START PROVIDED RECORDS

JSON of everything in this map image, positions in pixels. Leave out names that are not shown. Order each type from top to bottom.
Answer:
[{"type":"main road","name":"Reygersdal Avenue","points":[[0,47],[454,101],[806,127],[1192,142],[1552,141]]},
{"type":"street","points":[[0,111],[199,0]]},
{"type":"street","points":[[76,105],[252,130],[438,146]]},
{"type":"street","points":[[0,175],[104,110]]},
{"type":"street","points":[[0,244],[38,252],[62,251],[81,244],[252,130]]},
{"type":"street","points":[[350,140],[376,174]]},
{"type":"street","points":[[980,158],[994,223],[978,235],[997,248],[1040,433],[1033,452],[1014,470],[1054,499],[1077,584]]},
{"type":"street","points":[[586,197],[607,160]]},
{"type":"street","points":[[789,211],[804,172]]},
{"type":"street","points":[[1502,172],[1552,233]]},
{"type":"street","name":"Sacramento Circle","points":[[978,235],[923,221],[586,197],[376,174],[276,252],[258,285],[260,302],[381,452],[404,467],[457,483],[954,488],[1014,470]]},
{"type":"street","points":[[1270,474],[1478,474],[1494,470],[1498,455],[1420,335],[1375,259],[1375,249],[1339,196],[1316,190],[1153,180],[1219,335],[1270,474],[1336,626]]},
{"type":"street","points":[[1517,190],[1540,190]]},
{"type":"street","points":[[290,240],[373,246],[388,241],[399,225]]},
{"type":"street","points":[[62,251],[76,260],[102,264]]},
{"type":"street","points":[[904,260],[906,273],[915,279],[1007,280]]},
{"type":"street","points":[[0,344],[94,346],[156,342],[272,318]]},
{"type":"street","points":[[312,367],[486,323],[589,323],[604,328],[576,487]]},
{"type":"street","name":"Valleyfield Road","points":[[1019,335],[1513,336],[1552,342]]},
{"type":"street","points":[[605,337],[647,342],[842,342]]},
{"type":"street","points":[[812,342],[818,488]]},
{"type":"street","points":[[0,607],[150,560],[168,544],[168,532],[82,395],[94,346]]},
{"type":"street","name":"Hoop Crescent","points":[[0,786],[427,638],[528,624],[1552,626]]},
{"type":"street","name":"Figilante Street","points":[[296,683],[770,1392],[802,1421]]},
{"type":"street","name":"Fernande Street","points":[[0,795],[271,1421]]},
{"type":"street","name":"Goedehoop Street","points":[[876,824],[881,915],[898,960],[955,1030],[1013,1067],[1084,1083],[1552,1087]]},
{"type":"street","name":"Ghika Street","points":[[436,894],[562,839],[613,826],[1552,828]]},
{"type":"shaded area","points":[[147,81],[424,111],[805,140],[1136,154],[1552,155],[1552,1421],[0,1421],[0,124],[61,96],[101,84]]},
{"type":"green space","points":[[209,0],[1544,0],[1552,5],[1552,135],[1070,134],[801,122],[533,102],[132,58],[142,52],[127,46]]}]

END PROVIDED RECORDS

* WHAT IS BEING ASKED
Extract each record, keeping it identical to the original.

* FINISHED TASK
JSON of everything in this map image, positions in pixels. Leave out names that are not shown. Order each type from top to bottom.
Answer:
[{"type":"main road","name":"Reygersdal Avenue","points":[[0,47],[454,101],[806,127],[1192,142],[1552,141]]},
{"type":"street","points":[[0,111],[199,0]]},
{"type":"street","points":[[76,105],[252,130],[438,146]]},
{"type":"street","points":[[0,175],[104,110]]},
{"type":"street","points":[[0,244],[38,252],[62,251],[81,244],[252,130]]},
{"type":"street","points":[[350,140],[376,174]]},
{"type":"street","points":[[980,158],[994,223],[978,235],[997,248],[1040,433],[1033,452],[1014,470],[1054,499],[1077,584]]},
{"type":"street","points":[[586,197],[607,160]]},
{"type":"street","points":[[789,211],[804,172]]},
{"type":"street","points":[[1502,172],[1552,233]]},
{"type":"street","name":"Sacramento Circle","points":[[978,235],[923,221],[586,197],[376,174],[276,252],[258,285],[260,302],[381,452],[404,467],[457,483],[954,488],[1014,470]]},
{"type":"street","points":[[1270,474],[1478,474],[1494,470],[1498,455],[1420,335],[1375,259],[1375,249],[1339,196],[1316,190],[1153,180],[1219,335],[1270,474],[1336,626]]},
{"type":"street","points":[[1517,190],[1540,190]]},
{"type":"street","points":[[290,240],[373,246],[388,241],[399,225]]},
{"type":"street","points":[[62,251],[76,260],[102,264]]},
{"type":"street","points":[[904,260],[906,273],[915,279],[1007,280]]},
{"type":"street","points":[[0,344],[94,346],[156,342],[272,318]]},
{"type":"street","points":[[312,367],[486,323],[589,323],[604,328],[576,487]]},
{"type":"street","name":"Valleyfield Road","points":[[1019,335],[1513,336],[1552,342]]},
{"type":"street","points":[[605,337],[647,342],[842,342]]},
{"type":"street","points":[[812,342],[818,488]]},
{"type":"street","points":[[0,607],[150,560],[168,544],[168,532],[82,395],[94,346]]},
{"type":"street","name":"Hoop Crescent","points":[[0,786],[427,638],[528,624],[1552,626]]},
{"type":"street","name":"Figilante Street","points":[[296,683],[770,1392],[802,1421]]},
{"type":"street","name":"Fernande Street","points":[[0,795],[271,1421]]},
{"type":"street","name":"Goedehoop Street","points":[[876,824],[881,915],[898,960],[955,1030],[1013,1067],[1084,1083],[1552,1087]]},
{"type":"street","name":"Ghika Street","points":[[436,894],[562,839],[613,826],[1552,828]]},
{"type":"shaded area","points":[[147,81],[424,111],[805,140],[1136,154],[1552,155],[1552,1421],[0,1421],[0,124],[61,96],[101,84]]},
{"type":"green space","points":[[209,0],[1544,0],[1552,5],[1552,135],[1070,134],[801,122],[533,102],[132,58],[142,52],[127,46]]}]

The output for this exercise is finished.